__Material provided__
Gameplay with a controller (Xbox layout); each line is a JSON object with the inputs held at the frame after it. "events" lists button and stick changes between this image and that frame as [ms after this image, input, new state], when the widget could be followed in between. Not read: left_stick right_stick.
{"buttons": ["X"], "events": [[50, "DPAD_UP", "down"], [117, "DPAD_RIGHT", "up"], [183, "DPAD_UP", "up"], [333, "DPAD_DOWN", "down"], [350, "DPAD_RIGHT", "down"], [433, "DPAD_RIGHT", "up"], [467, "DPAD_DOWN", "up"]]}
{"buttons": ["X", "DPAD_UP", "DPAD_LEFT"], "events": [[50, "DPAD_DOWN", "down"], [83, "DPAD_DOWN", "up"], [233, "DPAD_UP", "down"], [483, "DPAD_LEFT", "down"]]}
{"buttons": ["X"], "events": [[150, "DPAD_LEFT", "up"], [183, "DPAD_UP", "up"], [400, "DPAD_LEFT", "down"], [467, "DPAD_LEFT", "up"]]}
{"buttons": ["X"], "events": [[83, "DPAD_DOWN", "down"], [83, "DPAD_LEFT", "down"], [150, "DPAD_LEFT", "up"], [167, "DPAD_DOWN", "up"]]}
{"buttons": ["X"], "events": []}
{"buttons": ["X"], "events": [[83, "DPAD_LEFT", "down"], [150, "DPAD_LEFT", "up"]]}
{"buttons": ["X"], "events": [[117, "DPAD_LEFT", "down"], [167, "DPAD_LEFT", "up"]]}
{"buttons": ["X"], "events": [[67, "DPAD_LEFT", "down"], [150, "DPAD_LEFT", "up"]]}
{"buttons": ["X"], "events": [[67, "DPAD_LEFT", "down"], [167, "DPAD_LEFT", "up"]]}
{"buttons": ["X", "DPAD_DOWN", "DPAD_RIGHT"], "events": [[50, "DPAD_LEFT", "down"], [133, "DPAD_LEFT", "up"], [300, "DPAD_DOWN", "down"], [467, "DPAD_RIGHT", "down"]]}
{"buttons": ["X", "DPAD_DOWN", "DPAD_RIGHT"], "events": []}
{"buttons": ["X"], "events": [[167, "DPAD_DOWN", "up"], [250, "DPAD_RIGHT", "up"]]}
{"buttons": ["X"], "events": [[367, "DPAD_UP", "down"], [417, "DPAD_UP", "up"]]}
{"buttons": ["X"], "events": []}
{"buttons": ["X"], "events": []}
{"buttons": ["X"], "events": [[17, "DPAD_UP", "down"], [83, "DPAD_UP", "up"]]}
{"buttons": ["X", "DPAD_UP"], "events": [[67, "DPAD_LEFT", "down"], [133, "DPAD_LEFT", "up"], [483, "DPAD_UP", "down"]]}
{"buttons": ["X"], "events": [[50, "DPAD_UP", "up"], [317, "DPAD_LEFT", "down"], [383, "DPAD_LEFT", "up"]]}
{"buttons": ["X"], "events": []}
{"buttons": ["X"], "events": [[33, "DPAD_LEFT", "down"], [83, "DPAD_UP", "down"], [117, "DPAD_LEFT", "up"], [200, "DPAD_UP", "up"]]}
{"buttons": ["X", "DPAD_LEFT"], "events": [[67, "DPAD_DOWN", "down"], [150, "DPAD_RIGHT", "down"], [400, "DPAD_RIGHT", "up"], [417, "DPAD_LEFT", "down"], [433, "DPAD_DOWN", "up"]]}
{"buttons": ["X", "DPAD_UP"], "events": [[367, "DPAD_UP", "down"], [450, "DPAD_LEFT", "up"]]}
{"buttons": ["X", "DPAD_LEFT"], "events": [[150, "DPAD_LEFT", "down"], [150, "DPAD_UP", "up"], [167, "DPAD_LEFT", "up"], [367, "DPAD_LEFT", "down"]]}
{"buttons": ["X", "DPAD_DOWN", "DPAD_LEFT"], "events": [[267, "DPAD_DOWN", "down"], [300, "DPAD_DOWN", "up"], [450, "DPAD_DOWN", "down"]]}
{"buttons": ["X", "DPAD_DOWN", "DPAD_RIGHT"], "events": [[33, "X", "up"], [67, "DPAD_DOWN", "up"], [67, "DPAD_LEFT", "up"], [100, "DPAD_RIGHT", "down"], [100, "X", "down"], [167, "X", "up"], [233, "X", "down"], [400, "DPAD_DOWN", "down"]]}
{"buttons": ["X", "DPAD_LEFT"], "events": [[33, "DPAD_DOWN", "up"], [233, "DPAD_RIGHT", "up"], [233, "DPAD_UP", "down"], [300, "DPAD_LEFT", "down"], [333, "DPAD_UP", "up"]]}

__Exercise goal__
Once more, write out the records in full, exactly as they appear.

__Written solution__
Gameplay with a controller (Xbox layout); each line is a JSON object with the inputs held at the frame after it. "events" lists button and stick changes between this image and that frame as [ms after this image, input, new state], when the widget could be followed in between. Not read: left_stick right_stick.
{"buttons": ["X"], "events": [[50, "DPAD_UP", "down"], [117, "DPAD_RIGHT", "up"], [183, "DPAD_UP", "up"], [333, "DPAD_DOWN", "down"], [350, "DPAD_RIGHT", "down"], [433, "DPAD_RIGHT", "up"], [467, "DPAD_DOWN", "up"]]}
{"buttons": ["X", "DPAD_UP", "DPAD_LEFT"], "events": [[50, "DPAD_DOWN", "down"], [83, "DPAD_DOWN", "up"], [233, "DPAD_UP", "down"], [483, "DPAD_LEFT", "down"]]}
{"buttons": ["X"], "events": [[150, "DPAD_LEFT", "up"], [183, "DPAD_UP", "up"], [400, "DPAD_LEFT", "down"], [467, "DPAD_LEFT", "up"]]}
{"buttons": ["X"], "events": [[83, "DPAD_DOWN", "down"], [83, "DPAD_LEFT", "down"], [150, "DPAD_LEFT", "up"], [167, "DPAD_DOWN", "up"]]}
{"buttons": ["X"], "events": []}
{"buttons": ["X"], "events": [[83, "DPAD_LEFT", "down"], [150, "DPAD_LEFT", "up"]]}
{"buttons": ["X"], "events": [[117, "DPAD_LEFT", "down"], [167, "DPAD_LEFT", "up"]]}
{"buttons": ["X"], "events": [[67, "DPAD_LEFT", "down"], [150, "DPAD_LEFT", "up"]]}
{"buttons": ["X"], "events": [[67, "DPAD_LEFT", "down"], [167, "DPAD_LEFT", "up"]]}
{"buttons": ["X", "DPAD_DOWN", "DPAD_RIGHT"], "events": [[50, "DPAD_LEFT", "down"], [133, "DPAD_LEFT", "up"], [300, "DPAD_DOWN", "down"], [467, "DPAD_RIGHT", "down"]]}
{"buttons": ["X", "DPAD_DOWN", "DPAD_RIGHT"], "events": []}
{"buttons": ["X"], "events": [[167, "DPAD_DOWN", "up"], [250, "DPAD_RIGHT", "up"]]}
{"buttons": ["X"], "events": [[367, "DPAD_UP", "down"], [417, "DPAD_UP", "up"]]}
{"buttons": ["X"], "events": []}
{"buttons": ["X"], "events": []}
{"buttons": ["X"], "events": [[17, "DPAD_UP", "down"], [83, "DPAD_UP", "up"]]}
{"buttons": ["X", "DPAD_UP"], "events": [[67, "DPAD_LEFT", "down"], [133, "DPAD_LEFT", "up"], [483, "DPAD_UP", "down"]]}
{"buttons": ["X"], "events": [[50, "DPAD_UP", "up"], [317, "DPAD_LEFT", "down"], [383, "DPAD_LEFT", "up"]]}
{"buttons": ["X"], "events": []}
{"buttons": ["X"], "events": [[33, "DPAD_LEFT", "down"], [83, "DPAD_UP", "down"], [117, "DPAD_LEFT", "up"], [200, "DPAD_UP", "up"]]}
{"buttons": ["X", "DPAD_LEFT"], "events": [[67, "DPAD_DOWN", "down"], [150, "DPAD_RIGHT", "down"], [400, "DPAD_RIGHT", "up"], [417, "DPAD_LEFT", "down"], [433, "DPAD_DOWN", "up"]]}
{"buttons": ["X", "DPAD_UP"], "events": [[367, "DPAD_UP", "down"], [450, "DPAD_LEFT", "up"]]}
{"buttons": ["X", "DPAD_LEFT"], "events": [[150, "DPAD_LEFT", "down"], [150, "DPAD_UP", "up"], [167, "DPAD_LEFT", "up"], [367, "DPAD_LEFT", "down"]]}
{"buttons": ["X", "DPAD_DOWN", "DPAD_LEFT"], "events": [[267, "DPAD_DOWN", "down"], [300, "DPAD_DOWN", "up"], [450, "DPAD_DOWN", "down"]]}
{"buttons": ["X", "DPAD_DOWN", "DPAD_RIGHT"], "events": [[33, "X", "up"], [67, "DPAD_DOWN", "up"], [67, "DPAD_LEFT", "up"], [100, "DPAD_RIGHT", "down"], [100, "X", "down"], [167, "X", "up"], [233, "X", "down"], [400, "DPAD_DOWN", "down"]]}
{"buttons": ["X", "DPAD_LEFT"], "events": [[33, "DPAD_DOWN", "up"], [233, "DPAD_RIGHT", "up"], [233, "DPAD_UP", "down"], [300, "DPAD_LEFT", "down"], [333, "DPAD_UP", "up"]]}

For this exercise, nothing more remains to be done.